__DATA FOR PROCESSING__.

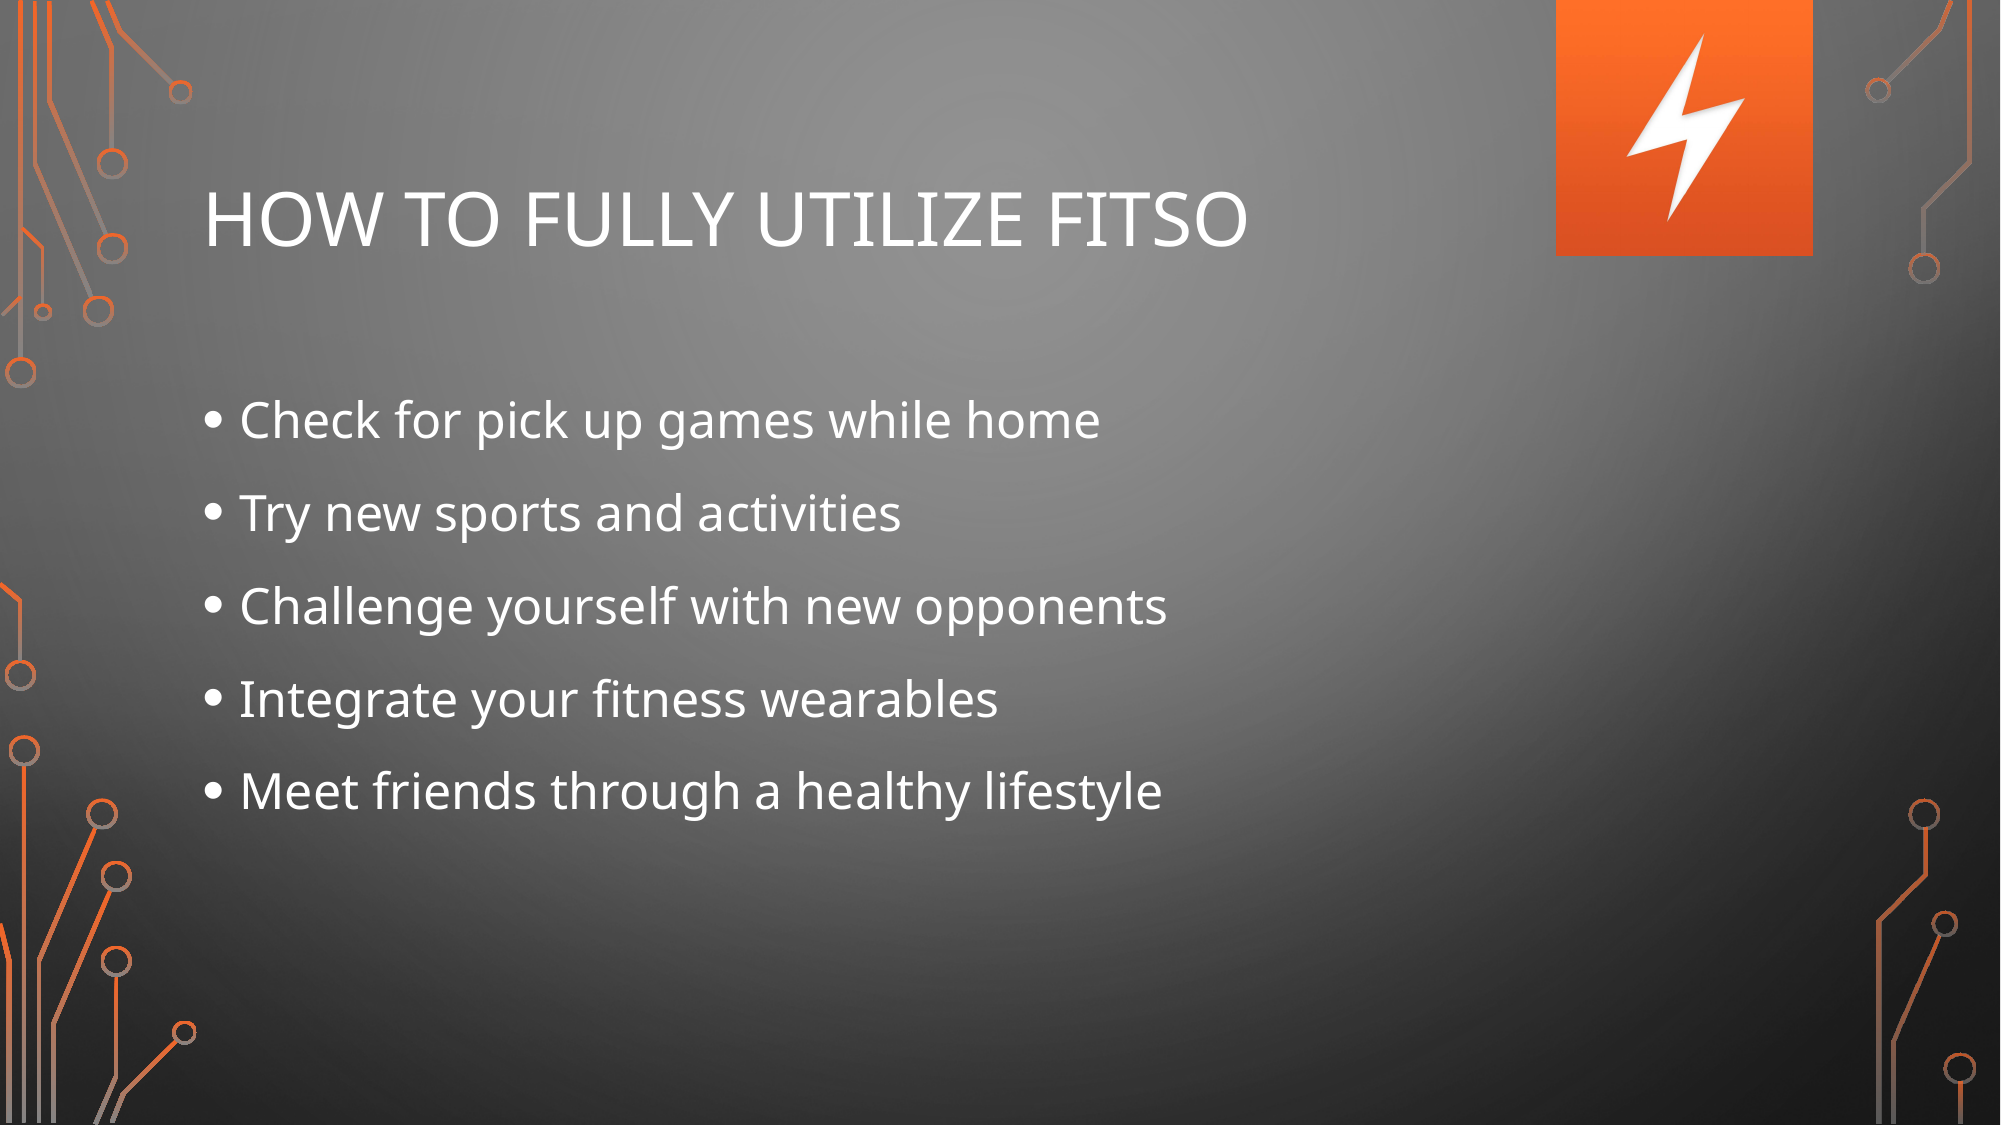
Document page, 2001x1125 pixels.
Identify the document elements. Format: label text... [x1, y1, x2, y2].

picture [1556, 0, 1813, 256]
list Check for pick up games while home Try new sports and activities Challenge yourself with new opponents Integrate your fitness wearables Meet friends through a healthy lifestyle [187, 369, 1813, 950]
title How to fully utilize fitso [187, 101, 1813, 344]
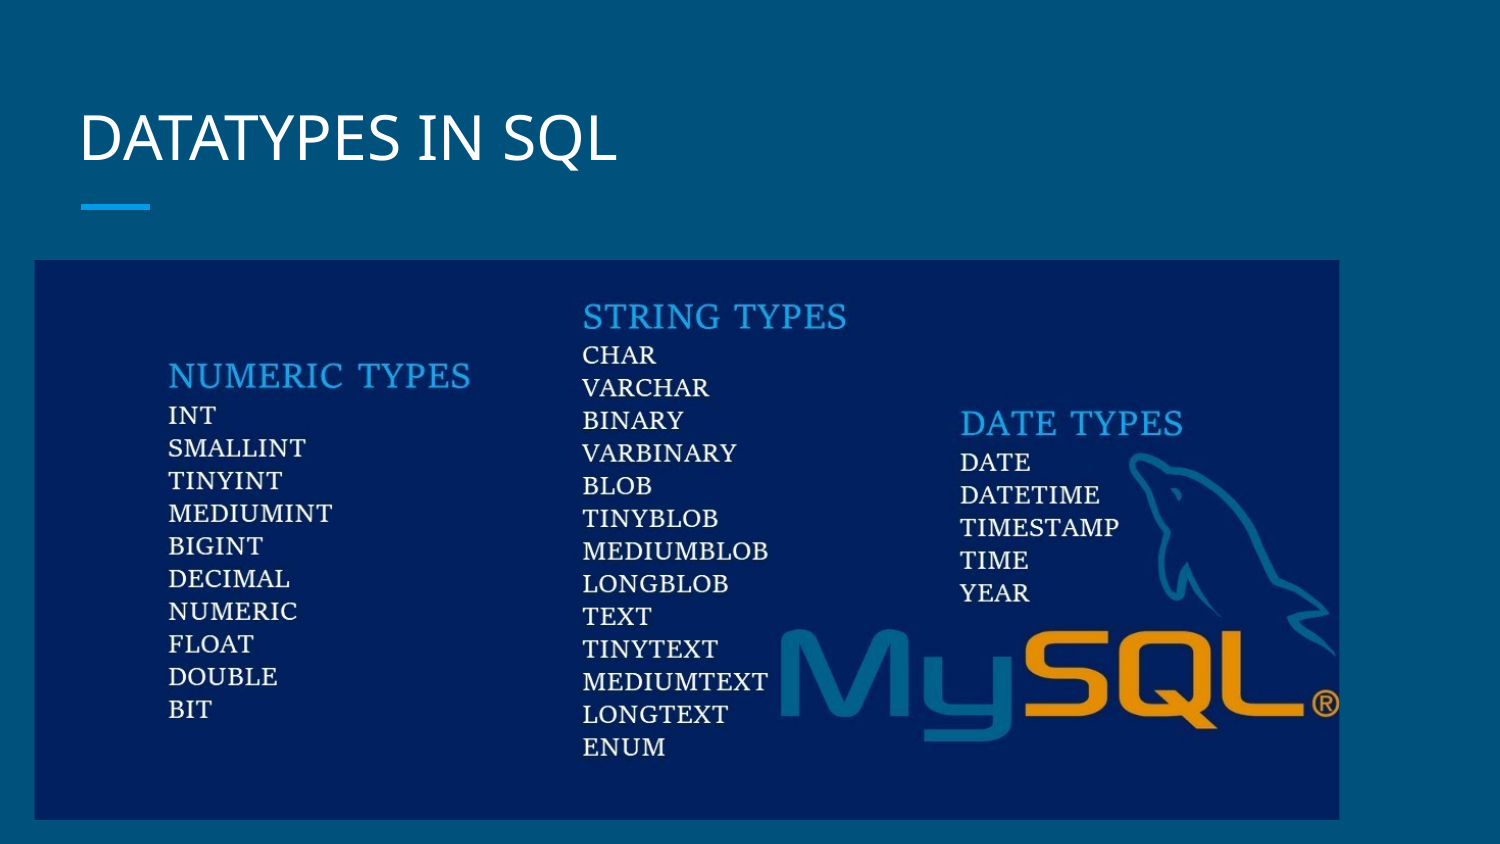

__DESCRIPTION OF THE TASK__. Retype all of the listing word for word and skip the pictures.

__YOUR SOLUTION__.
Document page, 2001x1125 pixels.
Identify the document elements. Format: label text... [x1, y1, x2, y2].

picture [1556, 0, 1813, 256]
list Check for pick up games while home Try new sports and activities Challenge yourself with new opponents Integrate your fitness wearables Meet friends through a healthy lifestyle [187, 369, 1813, 950]
title How to fully utilize fitso [187, 101, 1813, 344]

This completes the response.